The straw popped free from the back.
“I have things, news really,” he said. He took a long sip of his own metal triangle thingy. “It has to do with what we talked about before.”
“I don’t...” she tried to get the words out, but nothing came. Her head slumped onto his shoulder. She had no more energy to keep it up. His shoulder armor was stiff, but not hard. It felt more like her father’s best shirt after her mother starched it for church. Her tears faded to whimpers, the pain numbing as her body softened under reality.
“They’re gone,” she said. It was the first time she’d said those words out loud.
“I...” He put an arm around her shoulder and just sat there on the ramp with her.
Troops made their way in and out of the space, oblivious to the Ironside and the puddle of a recruit huddled next to him. The lights had flickered on in the absence of the suns. It was close to midnight.
“We need to get you back to your barrack,” he said. “Whatever this is, you’ll be better in the morning.”
“On the plus side, tomorrow’s Seventh day.”
‘Rest,’ Miranda thought. She would finally get some rest.
She took one last drag on the liquid sunshine, letting it fill the hole she now knew rested in her core. Then she fell into bed, boots, and all.
“We have a treat tonight,” Sergeant Dan said. “Our good Chaplain has decided to stop by for our shared circle.” Everyone got to their feet. Miranda scra
mbled into line in time to salute.
The Chaplain returned their salute saying, “Carry on.” They relaxed their pose, looked at one another, then went back to sharing. Share circle was tradition. They’d been having one since the first Seventh day. It happened after the Seventh day meal, before lights out. Most of the time everyone just wanted to get it over with. Talking was discouraged in general. Miranda felt weird opening her mouth in front of her drill instructors. One of them always led it. In fact, they were already more than halfway through when the Chaplain walked in.
Grumpy Farmer had been halfway through telling them one of her stories about how she used a hover thresher to get revenge on her older siblings.
“The look on his face when he realized the controls were automated... It was glorious,” she said, a smile on her face. People nodded. Miranda noticed that when Grumpy Farmer’s smile reached her eyes she didn’t look all that grumpy. Grumpy Farmer raised one arm and passed the proverbial stick.
“I don’t like to be forced to get to know yous,” Farmer said, his tongue sliding into a lander accent on the last word. He stared blatantly at the Chaplain, like all of this was his fault and not just something they did every week at this time for the last nine cycles. After a tense moment he continued.
“Saw a dead body two cycles in a row,” he said. “I don’t like the dead. Doesn’t matter who it is, they creep me out. That’s why I never wanted to go into the military. All that death and stuff. I must have been like 11. There was an accident at the mining colony I lived in. Something to do with imbalance, they told me later. I got trapped in my house. Food and water sure, but my Mum was trapped with me.” He paused there.

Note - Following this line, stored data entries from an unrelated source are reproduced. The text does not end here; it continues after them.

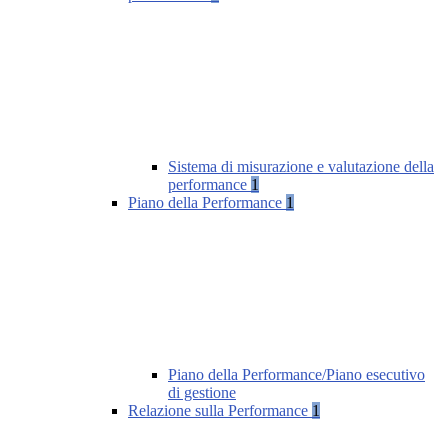
Sistema di misurazione e valutazione della
performance
1
Piano della Performance
1
Piano della Performance/Piano esecutivo
di gestione
Relazione sulla Performance
1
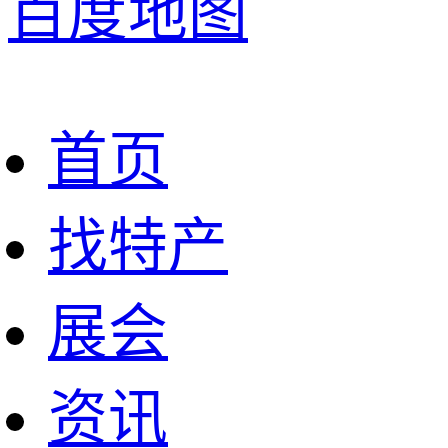
百度地图
首页
找特产
展会
资讯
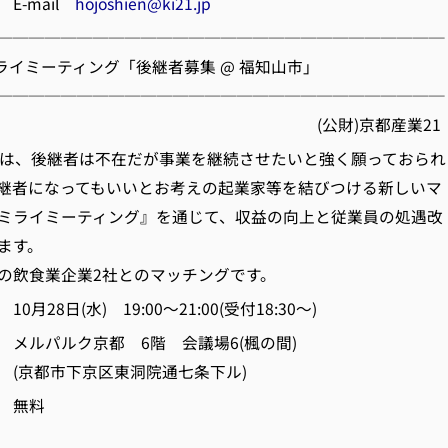
ail
hojoshien@ki21.jp
────────────────────────────
ミライミーティング「後継者募集 @ 福知山市」
────────────────────────────
財)京都産業21
は、後継者は不在だが事業を継続させたいと強く願っておられ
継者になってもいいとお考えの起業家等を結びつける新しいマ
ミライミーティング』を通じて、収益の向上と従業員の処遇改
ます。
の飲食業企業2社とのマッチングです。
28日(水) 19:00～21:00(受付18:30～)
ルパルク京都 6階 会議場6(楓の間)
京区東洞院通七条下ル)
 無料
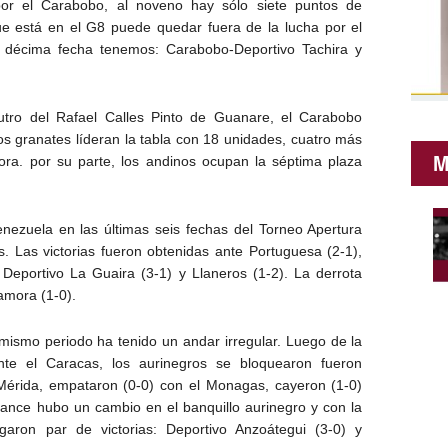
 por el Carabobo, al noveno hay sólo siete puntos de
ue está en el G8 puede quedar fuera de la lucha por el
 la décima fecha tenemos: Carabobo-Deportivo Tachira y
tro del Rafael Calles Pinto de Guanare, el Carabobo
 Los granates líderan la tabla con 18 unidades, cuatro más
M
ora. por su parte, los andinos ocupan la séptima plaza
Venezuela en las últimas seis fechas del Torneo Apertura
s. Las victorias fueron obtenidas ante Portuguesa (2-1),
, Deportivo La Guaira (3-1) y Llaneros (1-2). La derrota
Zamora (1-0).
 mismo periodo ha tenido un andar irregular. Luego de la
ante el Caracas, los aurinegros se bloquearon fueron
 Mérida, empataron (0-0) con el Monagas, cayeron (1-0)
nce hubo un cambio en el banquillo aurinegro y con la
garon par de victorias: Deportivo Anzoátegui (3-0) y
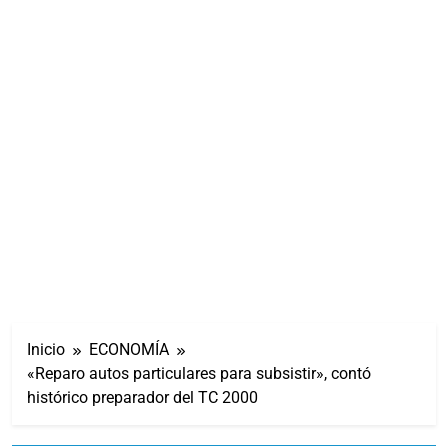
Inicio
ECONOMÍA
«Reparo autos particulares para subsistir», contó
histórico preparador del TC 2000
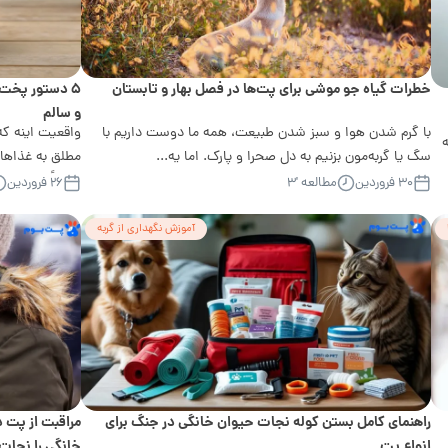
خطرات گیاه جو موشی برای پت‌ها در فصل بهار و تابستان
۵ دستور پخت 
و سالم
با گرم شدن هوا و سبز شدن طبیعت، همه ما دوست داریم با
واقعیت اینه که
سگ یا گربه‌مون بزنیم به دل صحرا و پارک. اما یه...
مطلق به غذاها
دقیقاً بدونن...
۳۰ فروردین
مطالعه '۳
۲۶ فروردین
آموزش نگهداری از گربه
راهنمای کامل بستن کوله نجات حیوان خانگی در جنگ برای
مراقبت از پت د
انواع پت
خانگی را نجات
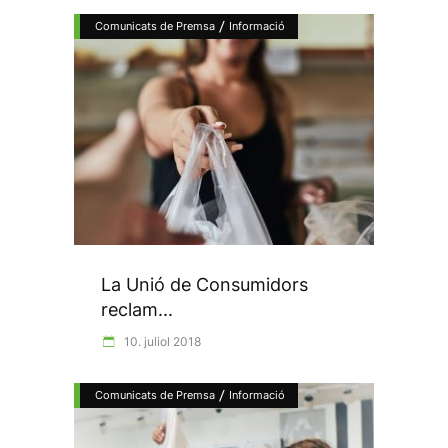
/
Comunicats de Premsa
Informació
La Unió de Consumidors
reclam...
10. juliol 2018
/
Comunicats de Premsa
Informació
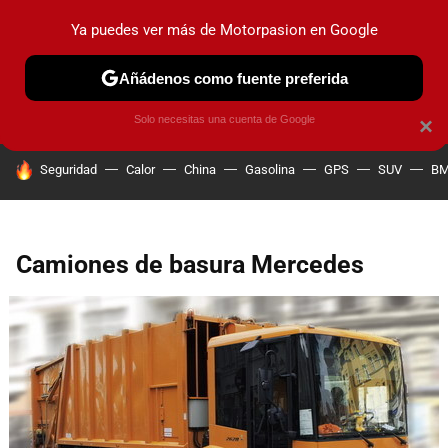
Ya puedes ver más de Motorpasion en Google
PRUEBAS
COCHES ELÉCTRICOS
OBSERVATORIO
F1
Añádenos como fuente preferida
Solo necesitas una cuenta de Google
×
HOY SE HABLA DE
Seguridad
Calor
China
Gasolina
GPS
SUV
B
Camiones de basura Mercedes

“Dead, killed in the explosion. Things like that change you. Make other things ok. Because we all must die once. Then we get sorted.” He shook his head as if he hadn’t meant to say that much. He continued talking about the week, but Miranda wasn’t really listening. She wanted to know why the Chaplain was there. Was it because they’d lost two soldiers in the last two cycles? That made sense.